# Making Fettucini Alfredo Today



## DampCharcoal (Jan 8, 2005)

For a basic sauce I was going to use:

heavy cream
milk
garlic
butter
EVOO
s&p
grated parmesan
mozzarella

Anything else I should add?


----------



## Erik (Jan 8, 2005)

Crushed Red Pepper

Nutmeg


----------



## mudbug (Jan 8, 2005)

take out the mozz - too stringy for me in this dish! you want smotth creamy goodness.


----------



## DampCharcoal (Jan 8, 2005)

I was gonna spread the mozz over the pile of goodness when I was done, shoulda said that.
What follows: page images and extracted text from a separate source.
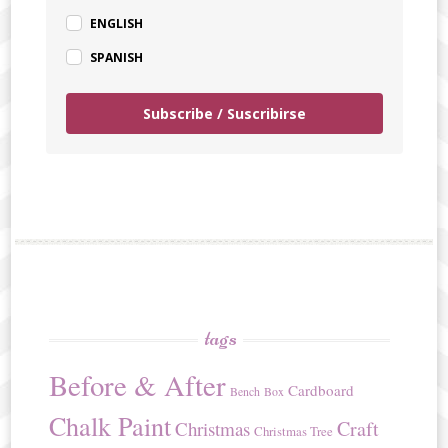
ENGLISH
SPANISH
Subscribe / Suscribirse
tags
Before & After
Cardboard
Bench
Box
Chalk Paint
Craft
Christmas
Christmas Tree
I'm a cheesaholic, Mud!


----------



## DampCharcoal (Jan 8, 2005)

Good call on the nutmeg and red pepper Erik, forgot about those. Also forgot about the package of bacon I have, now I can make it carbonara! Mmmm, bacon...


----------



## mudbug (Jan 8, 2005)

hey, Charc, as long as you're throwing in the bacon, toss in a few peas.  Deelish!

I'd still skip the mozz


----------



## DampCharcoal (Jan 8, 2005)

Mud, I got hungry and ate the bacon while I was cooking and I didn't have peas to add anyway but DEFINITELY a great call! I took a pic, yes I'm bored, yes the presentation is terrible, but it did taste yummy! I used Emeril's Sun Dried 'Mater Sausages which are a bit salty but make it look interesting, I suppose.  :roll:   



Just used a few small shreds of mozz on top, no more.


----------



## Andy M. (Jan 8, 2005)

Damp:

Your recipe, without the mozz and the milk was right on.  If you add bacon, peas, or other ingredients, it's no longer Alfredo.  

However, That being said, the bacon ad peas are delicious in this sauce.  I also saute some sliced mushrooms in the butter.


----------



## Audeo (Jan 9, 2005)

That looks and sound scrumptuous, DC!

I'm with you on the additions, especially the shrooms, Andy!


----------